Please copy out the listing below word for word, leaving out the pictures.

[Chart understanding data]
################

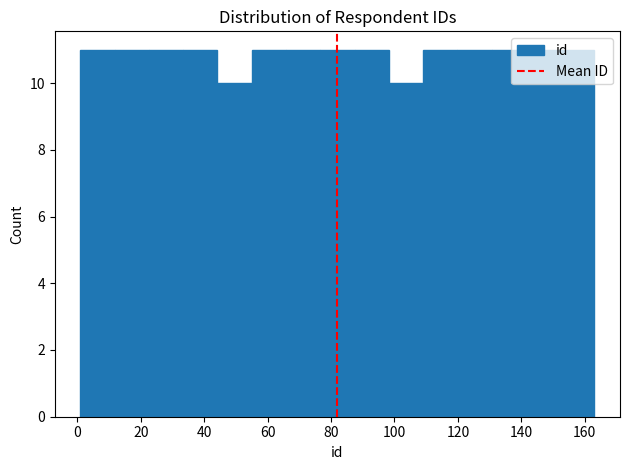

Reading left to right, list every bar in this chart as the range it spans on the x-axis followed by its height. Neither the bar edges nor the heights are printed on the chart, so give them approximately, as read against the axes.

1.0 to 11.8: 11
11.8 to 22.6: 11
22.6 to 33.4: 11
33.4 to 44.2: 11
44.2 to 55.0: 10
55.0 to 65.8: 11
65.8 to 76.6: 11
76.6 to 87.4: 11
87.4 to 98.2: 11
98.2 to 109.0: 10
109.0 to 119.8: 11
119.8 to 130.6: 11
130.6 to 141.4: 11
141.4 to 152.2: 11
152.2 to 163.0: 11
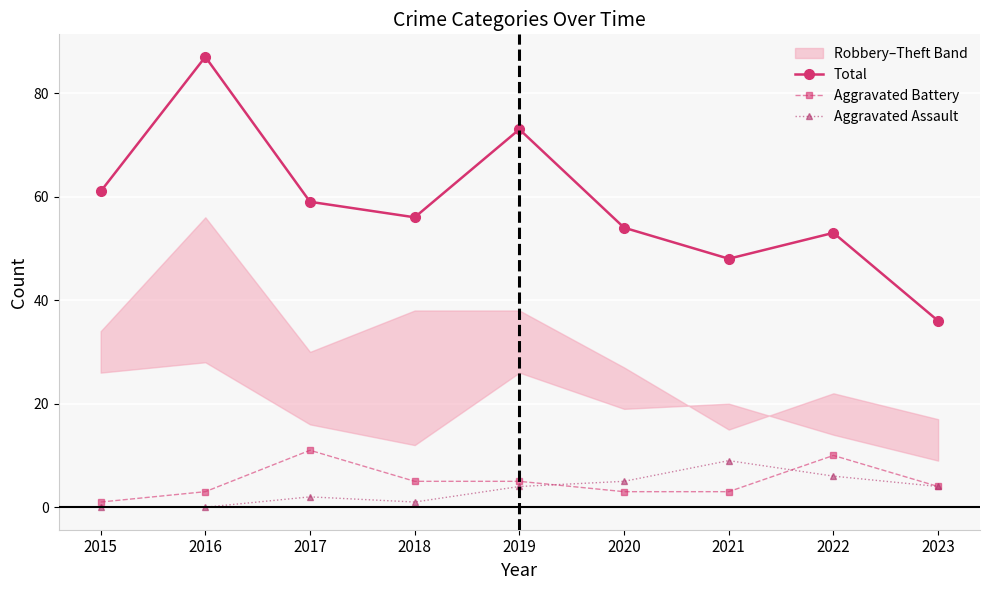

True or false: Total and Aggravated Battery cross at least once.

False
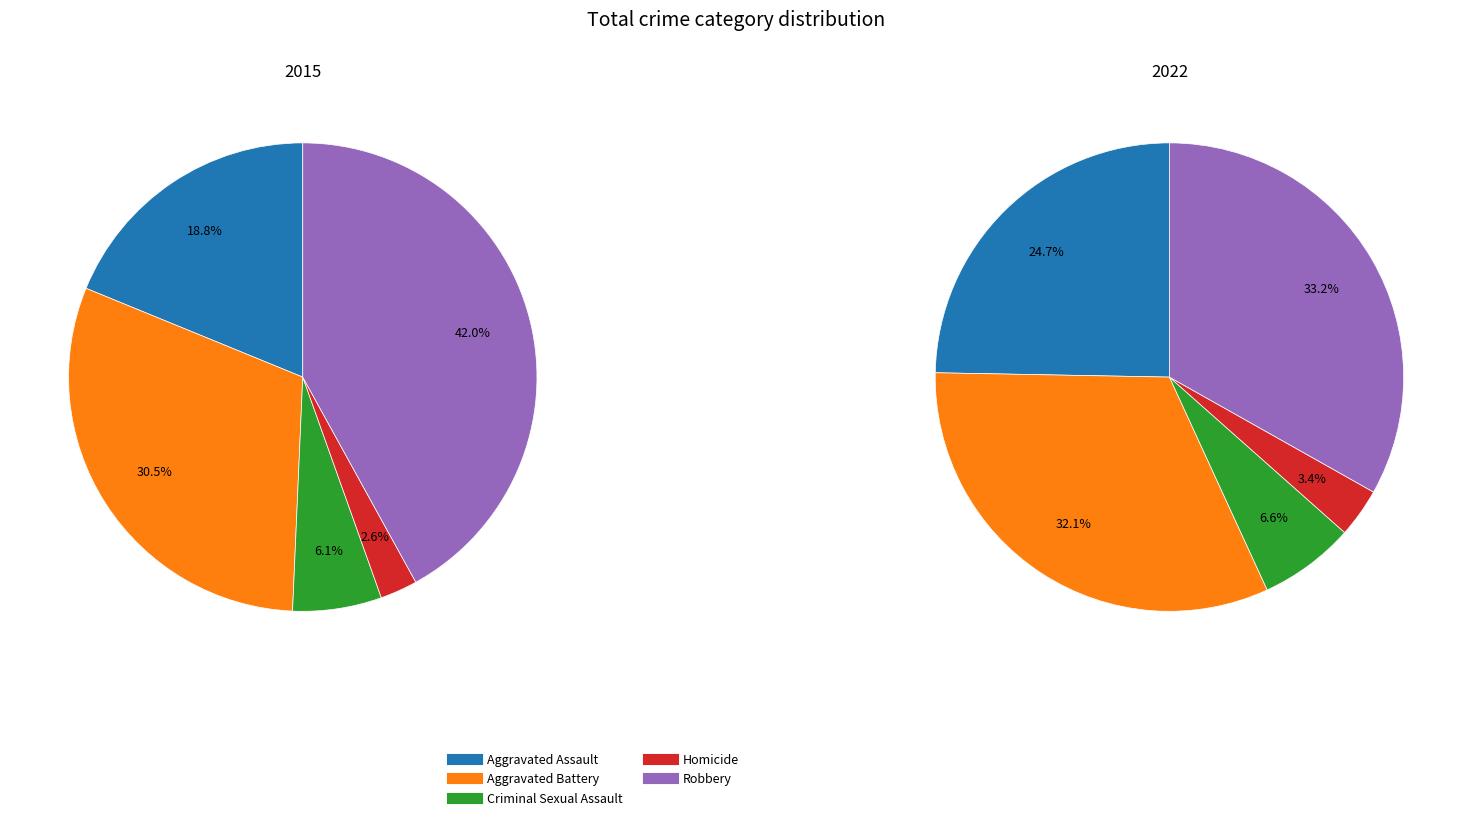

Is the sum of 2 and 3 greater than half?

No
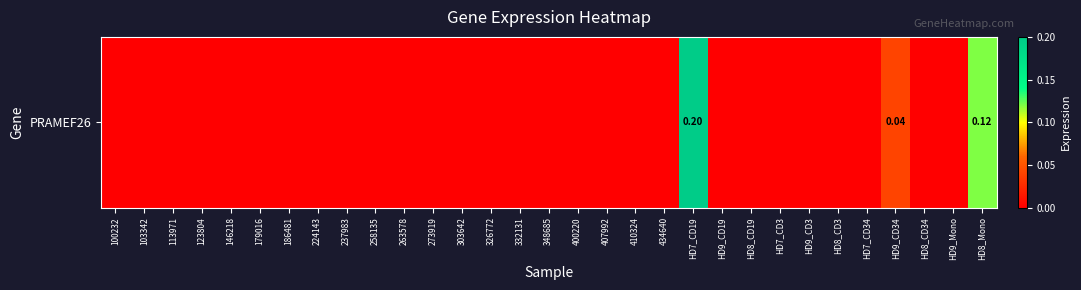

Is it true that the value at 237983 is 0.0?

True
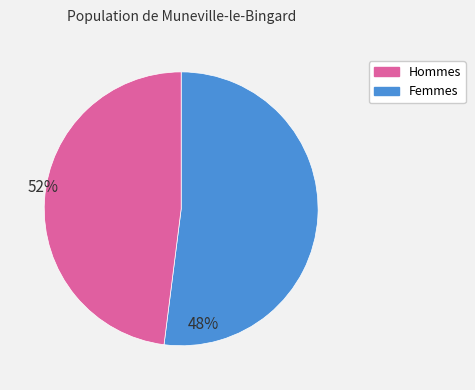

Does any single category account for the majority?

Yes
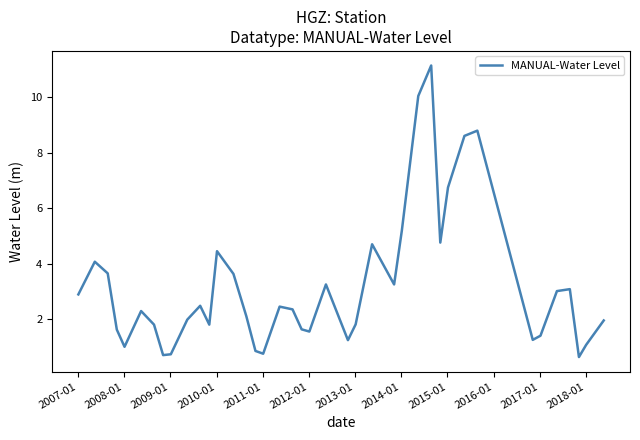

What is the difference between the maximum and minimum values?

10.5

################

ANSWER SPACE ::
Reading left to right, list every bar in this chart as the range it spans on the x-axis followed by its height. Neither the bar edges nor the heights are printed on the chart, so give them approximately, as read against the axes.

1.0 to 11.8: 11
11.8 to 22.6: 11
22.6 to 33.4: 11
33.4 to 44.2: 11
44.2 to 55.0: 10
55.0 to 65.8: 11
65.8 to 76.6: 11
76.6 to 87.4: 11
87.4 to 98.2: 11
98.2 to 109.0: 10
109.0 to 119.8: 11
119.8 to 130.6: 11
130.6 to 141.4: 11
141.4 to 152.2: 11
152.2 to 163.0: 11

True or false: Total and Aggravated Battery cross at least once.

False

Is the sum of 2 and 3 greater than half?

No

Is it true that the value at 237983 is 0.0?

True

Does any single category account for the majority?

Yes

What is the difference between the maximum and minimum values?

10.5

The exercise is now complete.